━━ Given text
[Lustre-discuss] [robinhood-support] robinhood error messages

LEIBOVICI Thomas thomas.leibovici at cea.fr
Wed Nov 24 04:20:32 PST 2010


Hi Thomas,

We already stated this, basically after the filesystem was blocked for a 
while, or after an OSS had crashed.
If it is stuck for too long (default timeout is 1 hour), robinhood tries 
to cancel its operation on current directory and continues with the next 
one.
Maybe it didn't recover successfuly from this cancellation, and you 
receive those messages since that badly happened.

To avoid this problem, you can increase the timeout to a very high 
value, to make sure it is never reached (e.g. xxx days).
In that case, robinhood will remain stuck as long as its current 
operation in Lustre is blocked,
and it will resume the current operation as soon as Lustre is back.

You can change this timeout by setting the "scan_op_timeout" parameter 
in the "FS_Scan" section of config file.

Alternatively, you can also keep a reasonable timeout and make robinhood 
exit when the filesystem is not responding
by setting "exit_on_timeout = TRUE" in the same section of the config. 
So you can respawn robinhood daemon when everything is fixed.

Best regards,
Thomas LEIBOVICI
CEA/DAM

> A support request from lustre-discuss.
━━━━
━━ Data extract
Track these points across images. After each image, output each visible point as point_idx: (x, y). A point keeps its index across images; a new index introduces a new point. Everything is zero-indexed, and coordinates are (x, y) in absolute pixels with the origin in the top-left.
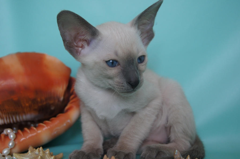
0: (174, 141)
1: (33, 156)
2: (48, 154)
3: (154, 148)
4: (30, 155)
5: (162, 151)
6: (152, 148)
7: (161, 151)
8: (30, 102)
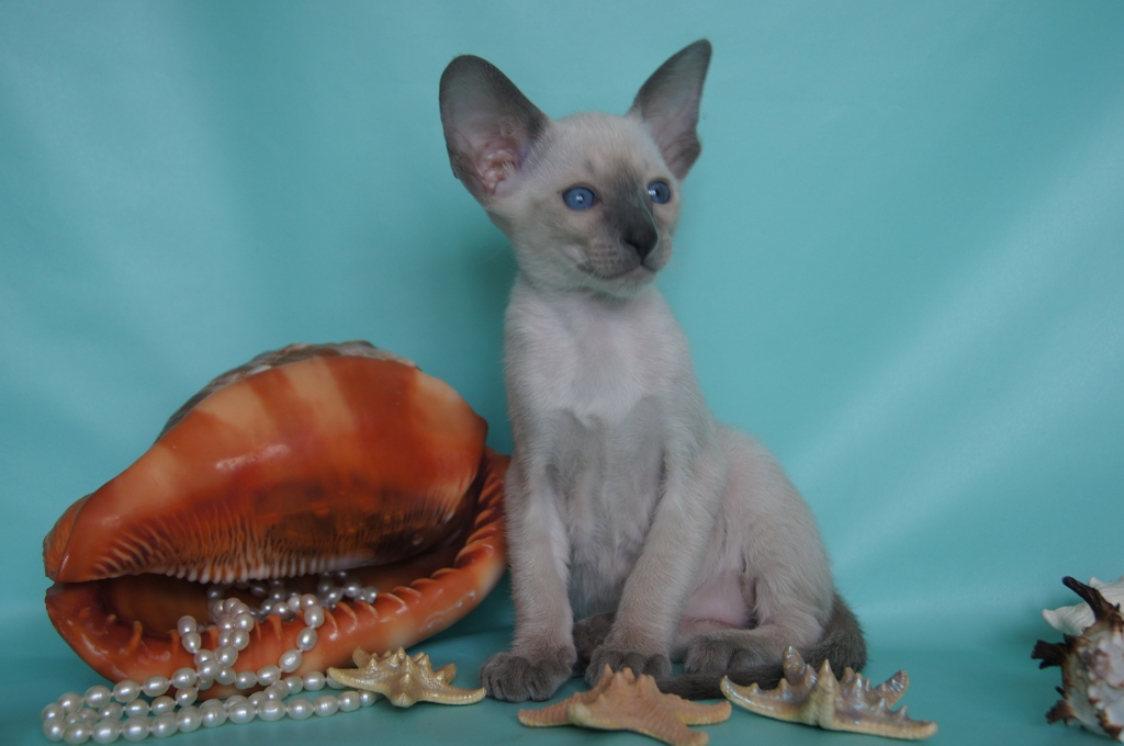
0: (770, 621)
1: (385, 675)
2: (426, 669)
3: (721, 641)
4: (375, 672)
5: (744, 646)
6: (716, 641)
7: (742, 650)
8: (361, 524)
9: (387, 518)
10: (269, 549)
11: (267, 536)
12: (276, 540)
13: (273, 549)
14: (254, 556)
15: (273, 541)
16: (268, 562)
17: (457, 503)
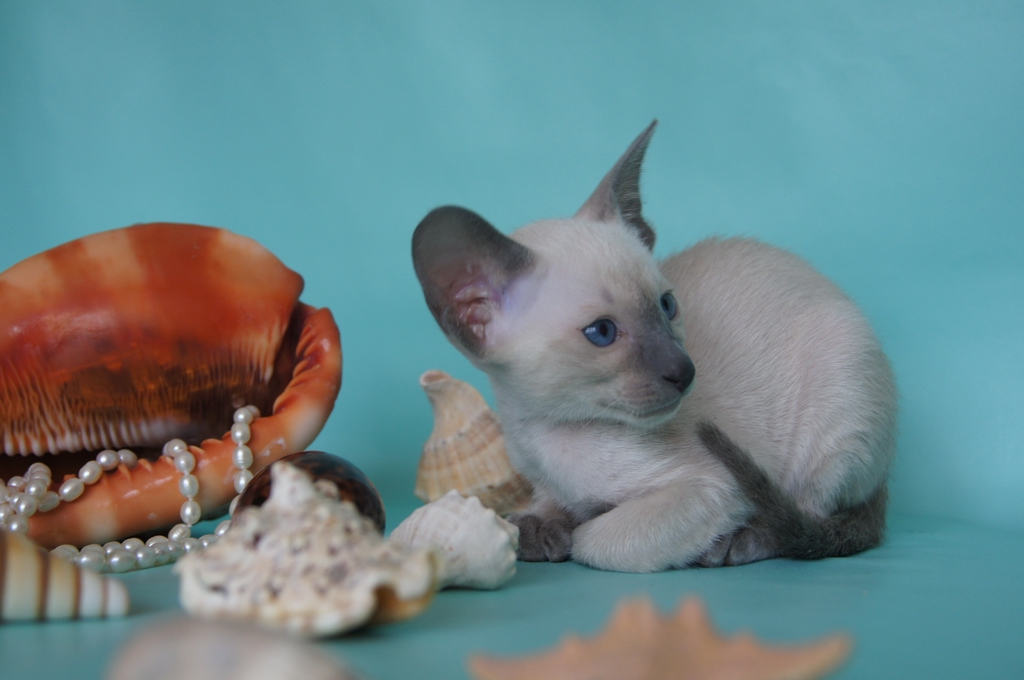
8: (161, 379)
9: (189, 372)
10: (69, 413)
11: (62, 397)
12: (73, 400)
13: (73, 412)
14: (56, 421)
15: (70, 402)
16: (74, 429)
17: (271, 357)
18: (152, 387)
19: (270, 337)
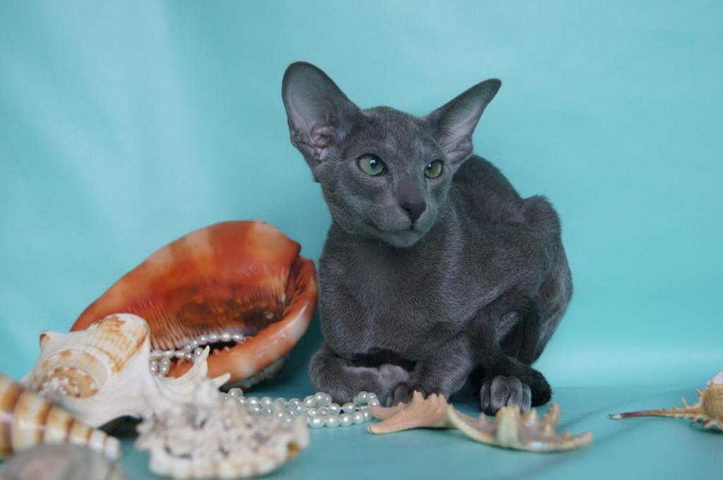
8: (224, 306)
9: (239, 301)
10: (182, 327)
11: (177, 318)
14: (177, 332)
15: (181, 321)
17: (282, 289)
18: (221, 310)
19: (280, 278)
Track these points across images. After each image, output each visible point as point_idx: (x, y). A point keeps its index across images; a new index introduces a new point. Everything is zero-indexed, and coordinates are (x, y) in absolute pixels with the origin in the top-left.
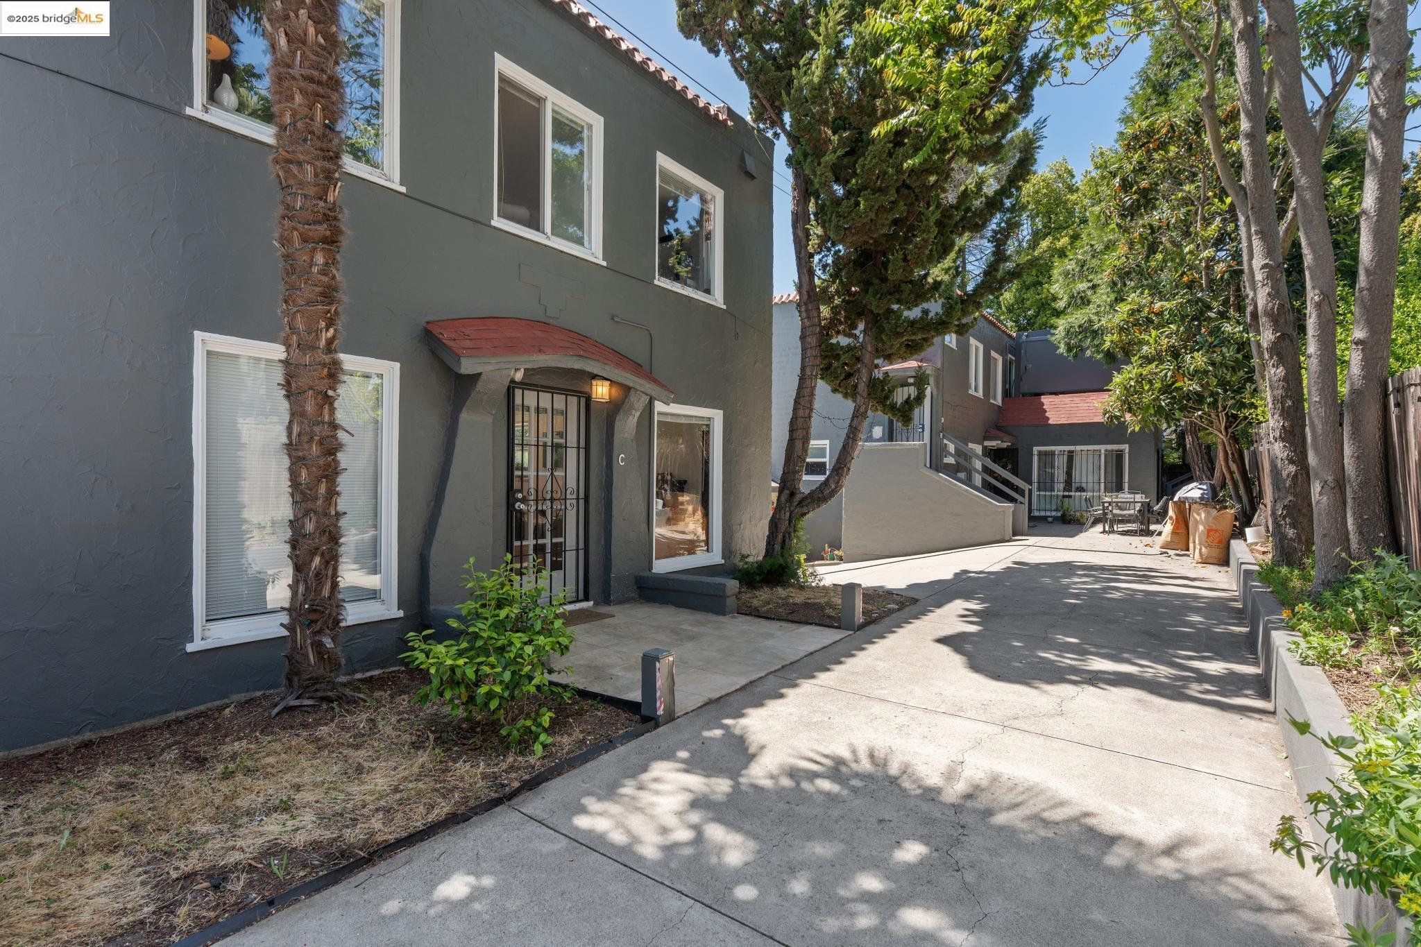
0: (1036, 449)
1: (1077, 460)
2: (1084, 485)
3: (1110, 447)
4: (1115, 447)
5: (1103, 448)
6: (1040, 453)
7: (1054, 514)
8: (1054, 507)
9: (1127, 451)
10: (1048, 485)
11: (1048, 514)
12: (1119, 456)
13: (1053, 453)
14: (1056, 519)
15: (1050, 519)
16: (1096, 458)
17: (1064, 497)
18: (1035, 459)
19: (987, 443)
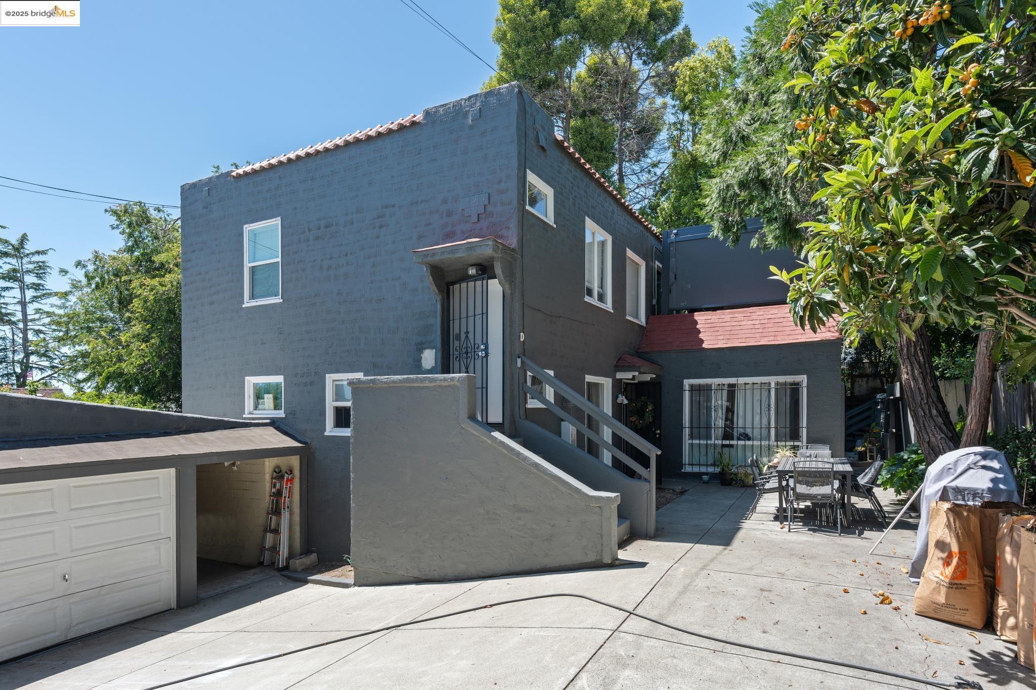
0: (687, 383)
1: (739, 397)
2: (749, 431)
3: (782, 379)
4: (790, 379)
5: (773, 380)
6: (692, 388)
7: (711, 470)
8: (710, 461)
9: (805, 384)
10: (703, 431)
11: (703, 469)
12: (795, 389)
13: (708, 388)
14: (713, 476)
15: (705, 477)
16: (765, 394)
17: (723, 446)
18: (687, 395)
19: (619, 375)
━━━━
Activities —
1 – From the robinhood post, quote the passage from "Maybe it didn't" up to and including "Lustre is back.".
2 – Answer these from the robinhood post:
(a) What is the default timeout before robinhood tries to cancel its operation on the current directory?
(b) Which parameter changes this timeout, and in which section of the config file is it set?
(c) What setting makes robinhood exit when the filesystem is not responding?

Task solutions —
1 –
Maybe it didn't recover successfuly from this cancellation, and you 
receive those messages since that badly happened.

To avoid this problem, you can increase the timeout to a very high 
value, to make sure it is never reached (e.g. xxx days).
In that case, robinhood will remain stuck as long as its current 
operation in Lustre is blocked,
and it will resume the current operation as soon as Lustre is back.

2 –
(a) 1 hour.
(b) The "scan_op_timeout" parameter, in the "FS_Scan" section.
(c) "exit_on_timeout = TRUE"